Companies, professional corporations, and insurance carriers doing business in Illinois need to know about a trailblazing new case likely to impact their defense against veil-piercing claims. Traditionally, the question of whether a corporate veil can be pierced to reach the shareholders or owners behind a corporate entity has been for the trial court to determine. But in Benzakry v. Patel, 2017 WL 1251645 (Ill. App. Apr. 5, 2017), tradition didn’t hold: now veil-piercing claims can be decided by a jury instead of the trial court.
What Happened Here?
Plaintiff Emil Benzakry entered into a purchase agreement with KAP Family Investments, LLC (“KAP”) to purchase a gas station in Rock Falls, Illinois. The gas station would be an investment to fund his retirement. In making his purchase, he relied on an allegedly misleading listing of the gas station’s sales—and later, his tenant abandoned the gas station due to … a lack of sales. Benzakry was unsuccessful in his attempts to open new businesses at the location. After the gas station permanently closed, he filed a veil-piercing claim against KAP and sued for damages.

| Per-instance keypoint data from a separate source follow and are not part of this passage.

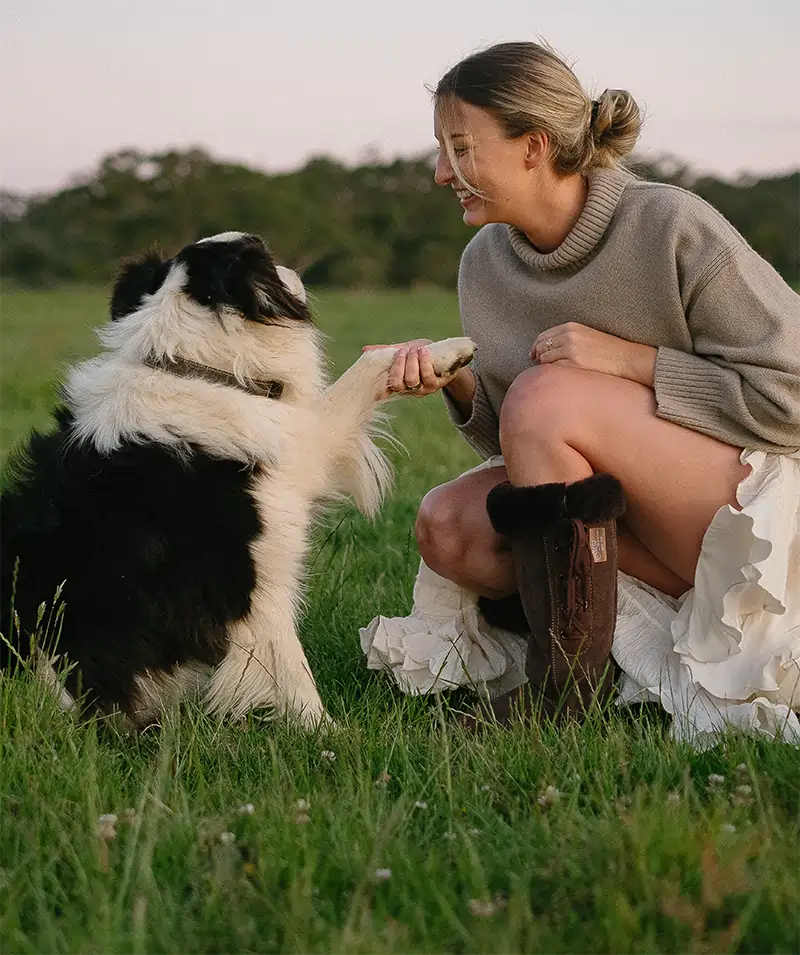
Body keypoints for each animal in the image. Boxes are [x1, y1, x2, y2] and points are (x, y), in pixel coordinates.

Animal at [0, 235, 476, 728]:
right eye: (264, 255)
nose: (295, 271)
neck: (196, 370)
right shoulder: (255, 575)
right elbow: (291, 668)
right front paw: (327, 734)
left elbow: (362, 371)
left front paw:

At trial, a jury found in favor of Benzakry. Not only did jurors allow damages for fraudulent misdealings in the sale, but they also pierced the corporate veil and found KAP’s owner personally responsible. KAP argued a claim of piercing the corporate veil was not a matter for the jury to decide, but rather should be decided only by a judge. Illinois had never addressed this issue at the appellate level, thus teeing this matter up for the Illinois Appellate Court.
The Appellate Court Takes a Look
As in most states, Illinois law provides no right to a jury in an equitable claim; moreover, as in most states, Illinois courts have treated piercing the corporate veil as equitable in nature. Thus, one would think a jury can’t decide a claim of piercing the corporate veil, which would seem to call for an equitable (thus judge-given) remedy. But in Illinois, no court apparently had ever explicitly said so before. Better late than never, figured the Benzakry court.
In its holding, the Illinois Appellate Court agreed with the general rule that a claim of piercing the corporate veil was equitable in nature, such that an individual bringing this type of claim would not ordinarily have a right to a jury. But in examining Section 2-1111 of the Illinois Code of Civil Procedure (which states “the court may in its discretion direct an issue or issues to be tried by a jury, whenever it is judged necessary in any action seeking equitable relief”), the court found this section provided the trial court discretion to let a jury determine equitable issues.
In light of the Benzakry opinion, businesses and professionals operating in Illinois should expect plaintiffs to plead veil-piercing claims with greater frequency, knowing they (i.e., plaintiffs) perhaps will have an easier time surviving dismissal and getting in front of a jury on such claims. Additionally, businesses are now less likely to obtain a pre-trial ruling granting a veil-piercing defense to end a case without a trial. And because juries are not experts in legal issues pertaining to veil piercing, confusion may result, along with increased personal liability exposure for business owners and professionals operating in Illinois.